更大的N是,性能越受影响,特别是如果您的查询通过网络发送到远程数据库。这就是为什么N+1问题在生产中不断出现的原因——在开发模式中,在DB中很少有数据,它们通常是无关紧要的,但是当您的数据在生产中增长到数千或数百万行时,您的查询将缓慢地阻塞您的服务器。
You can instead use
您可以使用
- a single query (via a join) or
- 一个查询(通过连接)或
- 2 queries (one for the primary record, one for all associated records
- 查询(一个用于主记录,一个用于所有相关记录
The first query will return more data than strictly needed (the data of the first record will be duplicated in each row), but that's usually a good tradeoff to make. The second query might get a bit cumbersome for large data sets since all foreign keys are passed in as a single range, but again, it's usually a tradeoff worth making.
第一个查询将返回比严格需要的更多的数据(第一个记录的数据将在每一行中重复),但是这通常是一个很好的权衡。对于大型数据集,第二个查询可能会有点麻烦,因为所有外键都作为单个范围传入,但同样,这通常是值得进行的权衡。
The actual numbers depend on too many variables for statistics to be meaningful. Number or records, DB version, hardware etc. etc.
实际的数字依赖于太多的变量,以至于统计数据没有意义。数字或记录,数据库版本,硬件等。
Since you tagged this question with rails, ActiveRecord does a good job avoiding N+1 queries if you know how to use it. Check out the explanation of eager loading.
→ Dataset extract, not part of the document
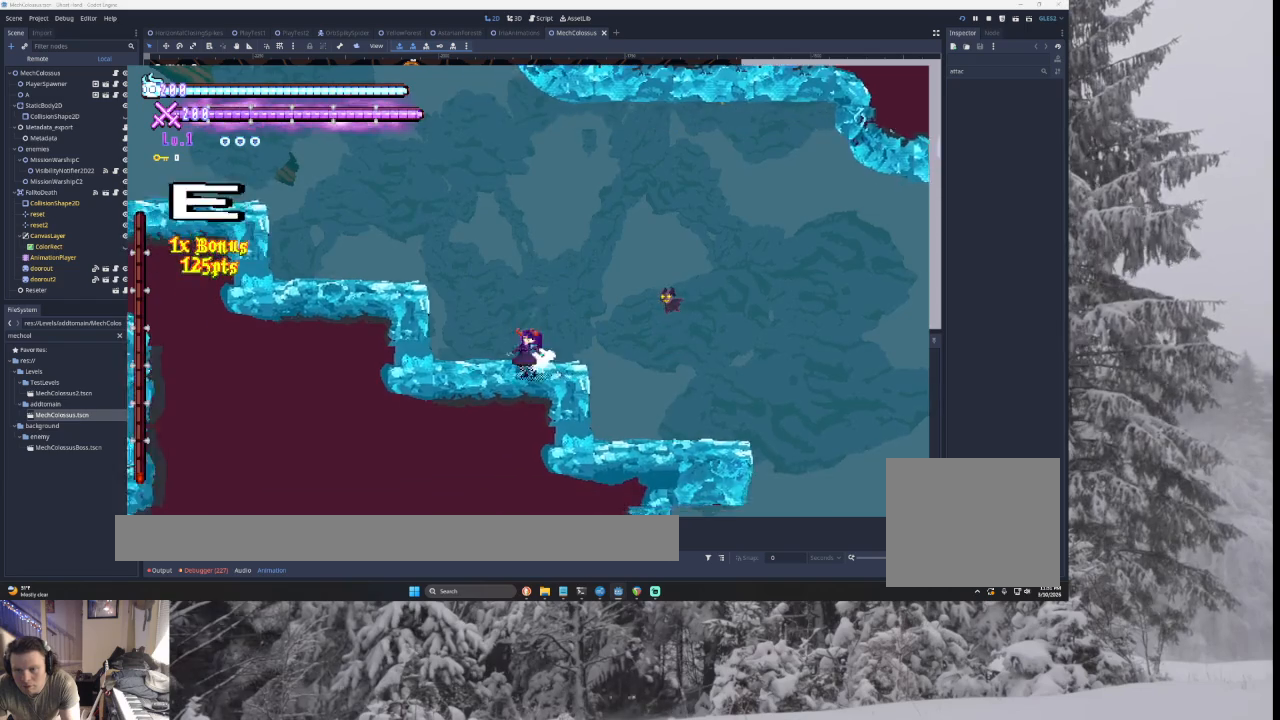
{"buttons": ["CROSS"], "left_stick": "left", "right_stick": "center", "events": [[67, "TRIANGLE", "down"], [467, "TRIANGLE", "up"]]}
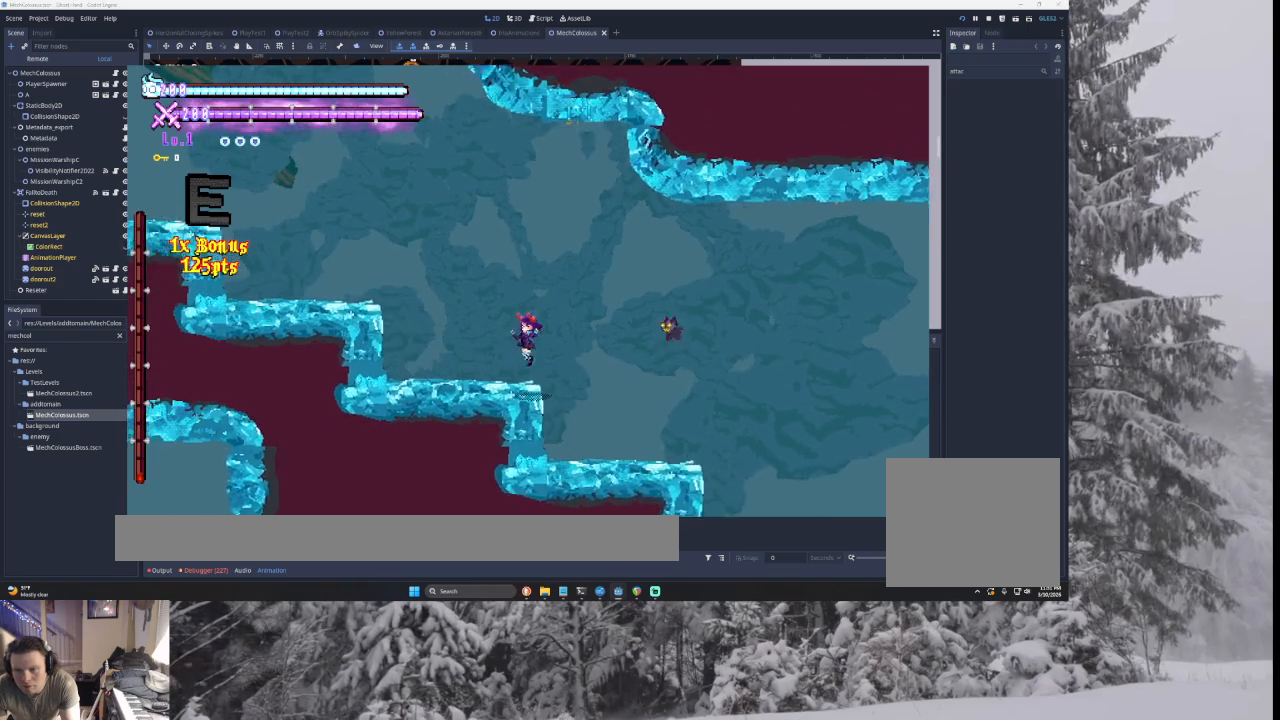
{"buttons": ["CROSS", "TRIANGLE"], "left_stick": "left", "right_stick": "center", "events": [[167, "TRIANGLE", "down"]]}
由于您使用rails标记了这个问题,如果您知道如何使用的话,ActiveRecord在避免N+1查询方面做得很好。查看热切装载的解释。
#2
0
The time difference would depend on how many additional selects were performed because of the N+1 problem. Here's a quote from an answer given to another * question regarding N+1 -
时差将取决于由于N+1问题而执行了多少额外的选择。这是另一个关于N+1 -的*问题的答案
Quote Start
报价开始
SELECT * FROM Cars;
/* for each car */
SELECT * FROM Wheel WHERE CarId = ?
In other words, you have one select for the Cars, and then N additional selects, where N is the total number of cars.
换句话说,你有一个汽车的选择,然后N个额外的选择,其中N是汽车的总数。
Quote End
报价结束
In the example above the time difference would depend on how many car records were in the database and how long it took to query the 'Wheel' table each time the code/ORM fetched a new record. If you only had 2 car records then the difference after removing the N+1 problem would be negligible, but if you have a million car records then it would have a significant affect.
在上面的示例中,时间差将取决于数据库中有多少汽车记录,以及每次代码/ORM获取新记录时查询“Wheel”表所需的时间。如果你只有2辆车的记录那么去除N+1问题后的差异可以忽略不计,但是如果你有100万辆车的记录那么它就会有显著的影响。